The Changing Role of Teachers
With these reservations in mind, let us return to our assessment of the Roadmap’s plan for digitalizing education over the next five or ten years.
Of course, digitization in the narrow sense—replacement of outdated analogue media with digital systems, and so forth—is manifestly doable; indeed, it has already been done. Digital whiteboards have become standard classroom equipment. However, the real aim of the government’s school digitalization program is not the adoption of digital tools but the digital transformation of education itself. The summation on the last page of the Roadmap makes this clear: “Digital tools and data are merely a means to the end stated in our mission—the creation of “a society where anyone can learn in their own way, anytime, anywhere, with anyone.”
On the same page, we are told that the children of today will need certain basic competencies to succeed in the society of the future. Among these are “reading comprehension skills,” “the capacity to think for oneself and convey one’s ideas to others,” and the ability to “engage in dialogue and collaboration to arrive together at novel and workable solutions.” Certainly, these are important skills. The big question is whether tablet-based digitalized education is the best way to nurture them.
Before we can answer that question, we must understand how and why school education in Japan is falling short.
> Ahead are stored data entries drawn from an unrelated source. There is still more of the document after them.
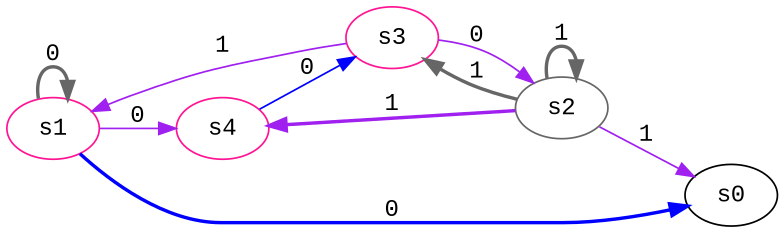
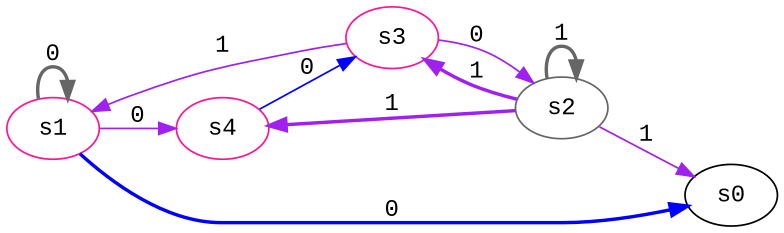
  digraph {
    fontname="Liberation Mono"
    rankdir=LR
    node [color=deeppink fontname="Liberation Mono"]
    edge [color=purple fontname="Liberation Mono" style=bold]
    s1
    s4
    s0 [color=black]
    s3
    s2 [color=gray40]
    s1 -> s1 [color=gray40 label=0]
    s1 -> s4 [label=0 style=solid]
    s1 -> s0 [color=blue label=0]
    s4 -> s3 [color=blue label=0 style=solid]
    s3 -> s1 [label=1 style=solid]
    s3 -> s2 [label=0 style=solid]
    s2 -> s4 [label=1]
    s2 -> s0 [label=1 style=solid]
-   s2 -> s3 [color=gray40 label=1]
+   s2 -> s3 [label=1]
    s2 -> s2 [color=gray40 label=1]
  }
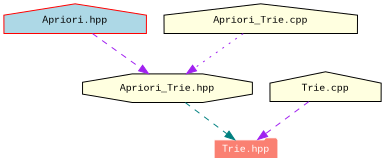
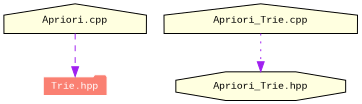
  digraph {
    fontname="Liberation Mono"
    node [color=black fillcolor=lightyellow fontname="Liberation Mono" fontsize=10 shape=house style=filled]
    edge [color=purple fontname="Liberation Mono" fontsize=10 labelfontname=Helvetica labelfontsize=10 style=dashed]
    n1 [color=white fillcolor=salmon fontcolor=white height=0.2 label="Trie.hpp" shape=folder width=0.4]
    n2 [height=0.2 label="Apriori_Trie.hpp" shape=octagon width=0.4]
-   n3 [color=red fillcolor=lightblue height=0.2 label="Apriori.hpp" width=0.4]
    n4 [height=0.2 label="Apriori_Trie.cpp" width=0.4]
-   n5 [height=0.2 label="Trie.cpp" width=0.4]
-   n2 -> n1 [color=teal]
-   n3 -> n2
+   n5 [height=0.2 label="Apriori.cpp" width=0.4]
    n4 -> n2 [style=dotted]
    n5 -> n1
  }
This means analyzing the educational ecosystem of the school to understand how its various components function together. Certainly, a central focus of this analysis should be the role of the teachers, inasmuch as the digital transformation envisioned by the Roadmap would radically change that role. Indeed, those changes are already underway, as suggested by comments like the following (gathered from students and teachers at Japanese elementary schools where digital technology already plays an important role in the classroom).
“If you ask the teacher for help, you sometimes get scoffed at, but if you use the tablet, it will explain where you went wrong step by step.”—Elementary school student, Hino, Tokyo (Yomiuri Shimbun, December 17, 2008)
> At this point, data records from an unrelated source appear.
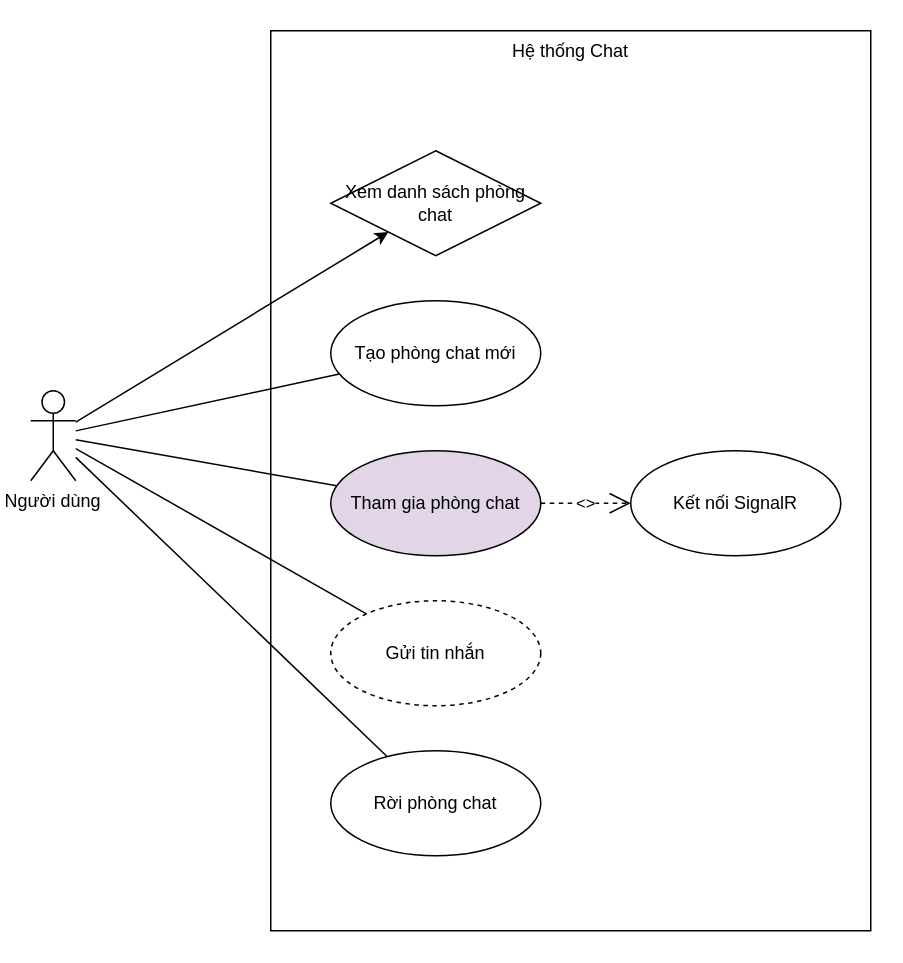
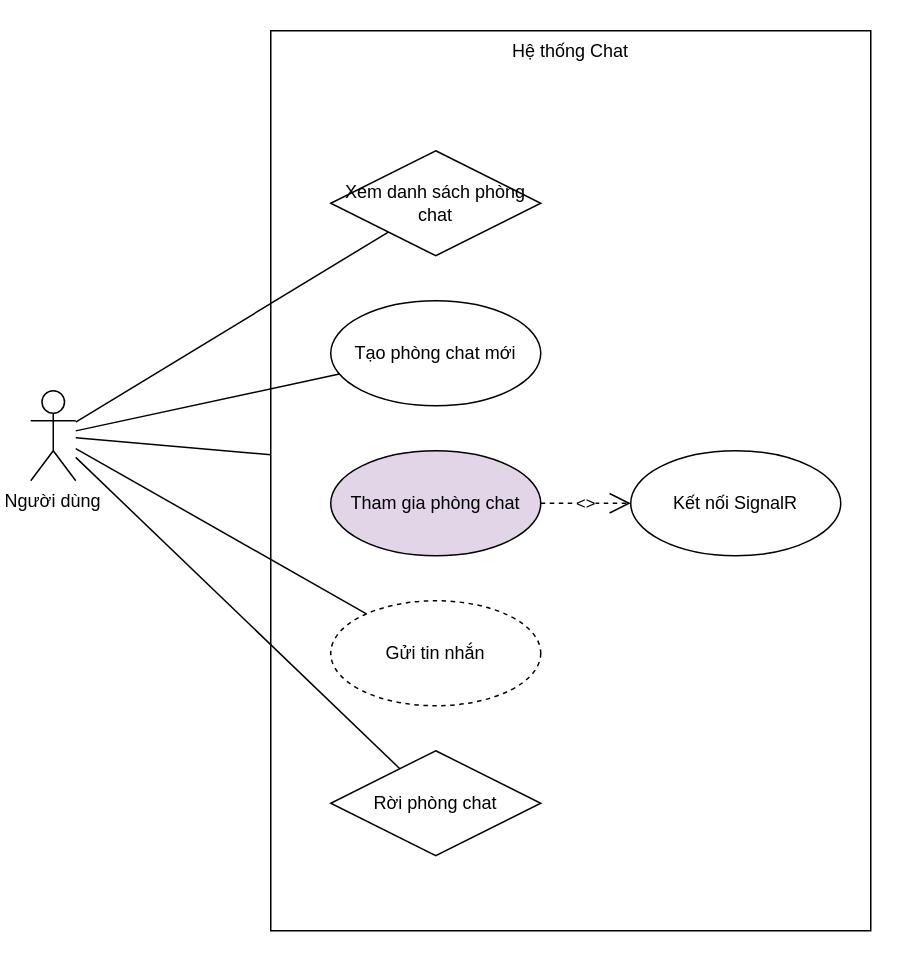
  <mxCell id="0" />
  <mxCell id="1" parent="0" />
  <mxCell id="2" value="Hệ thống Chat" style="shape=rectangle;whiteSpace=wrap;html=1;align=center;verticalAlign=top;" vertex="1" parent="1"><mxGeometry x="180" y="20" width="400" height="600" as="geometry" /></mxCell>
  <mxCell id="3" value="Người dùng" style="shape=umlActor;verticalLabelPosition=bottom;verticalAlign=top;" vertex="1" parent="1"><mxGeometry x="20" y="260" width="30" height="60" as="geometry" /></mxCell>
  <mxCell id="4" value="Xem danh sách phòng chat" style="rhombus;whiteSpace=wrap;html=1;" vertex="1" parent="1"><mxGeometry x="220" y="100" width="140" height="70" as="geometry" /></mxCell>
  <mxCell id="5" value="Tạo phòng chat mới" style="ellipse;whiteSpace=wrap;html=1;" vertex="1" parent="1"><mxGeometry x="220" y="200" width="140" height="70" as="geometry" /></mxCell>
  <mxCell id="6" value="Tham gia phòng chat" style="ellipse;whiteSpace=wrap;html=1;fillColor=#e1d5e7;" vertex="1" parent="1"><mxGeometry x="220" y="300" width="140" height="70" as="geometry" /></mxCell>
  <mxCell id="7" value="Gửi tin nhắn" style="ellipse;whiteSpace=wrap;html=1;dashed=1;" vertex="1" parent="1"><mxGeometry x="220" y="400" width="140" height="70" as="geometry" /></mxCell>
- <mxCell id="8" value="Rời phòng chat" style="ellipse;whiteSpace=wrap;html=1;" vertex="1" parent="1"><mxGeometry x="220" y="500" width="140" height="70" as="geometry" /></mxCell>
+ <mxCell id="8" value="Rời phòng chat" style="rhombus;whiteSpace=wrap;html=1;" vertex="1" parent="1"><mxGeometry x="220" y="500" width="140" height="70" as="geometry" /></mxCell>
  <mxCell id="9" value="&lt;&lt;include&gt;&gt;" style="endArrow=open;endSize=12;dashed=1;html=1;exitX=1;exitY=0.5;exitDx=0;exitDy=0;entryX=0;entryY=0.5;entryDx=0;entryDy=0;" edge="1" parent="1" source="6" target="10"><mxGeometry width="160" relative="1" as="geometry" /></mxCell>
  <mxCell id="10" value="Kết nối SignalR" style="ellipse;whiteSpace=wrap;html=1;" vertex="1" parent="1"><mxGeometry x="420" y="300" width="140" height="70" as="geometry" /></mxCell>
- <mxCell id="11" value="" style="endArrow=classic;html=1;" edge="1" parent="1" source="3" target="4"><mxGeometry relative="1" as="geometry" /></mxCell>
+ <mxCell id="11" value="" style="endArrow=none;html=1;" edge="1" parent="1" source="3" target="4"><mxGeometry relative="1" as="geometry" /></mxCell>
  <mxCell id="12" value="" style="endArrow=none;html=1;" edge="1" parent="1" source="3" target="5"><mxGeometry relative="1" as="geometry" /></mxCell>
- <mxCell id="13" value="" style="endArrow=none;html=1;" edge="1" parent="1" source="3" target="6"><mxGeometry relative="1" as="geometry" /></mxCell>
+ <mxCell id="13" value="" style="endArrow=none;html=1;" edge="1" parent="1" source="3" target="2"><mxGeometry relative="1" as="geometry" /></mxCell>
  <mxCell id="14" value="" style="endArrow=none;html=1;" edge="1" parent="1" source="3" target="7"><mxGeometry relative="1" as="geometry" /></mxCell>
  <mxCell id="15" value="" style="endArrow=none;html=1;" edge="1" parent="1" source="3" target="8"><mxGeometry relative="1" as="geometry" /></mxCell>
“The [tablet’s] AI drills provide more detailed explanations, so it’s easy to master the things you have trouble with.”—Sixth-grade student, Nagoya (Yomiuri Shimbun, December 16, 2020)
“The students each choose their preferred mode of learning independently, and the teacher supports them as an advisor.”—Elementary school principal, Nagoya (Yomiuri Shimbun, December 16, 2020)
Over the years, Japan has developed rigorous systems and standards governing teacher education, hiring, in-service training, and classroom practices. All of these systems and standards are predicated on a shared understanding of the purpose of school education in our society and the role of the teacher in school education. In charting our way forward, we must carefully reassess our achievements from a historical perspective before rushing headlong into the digital transformation of education.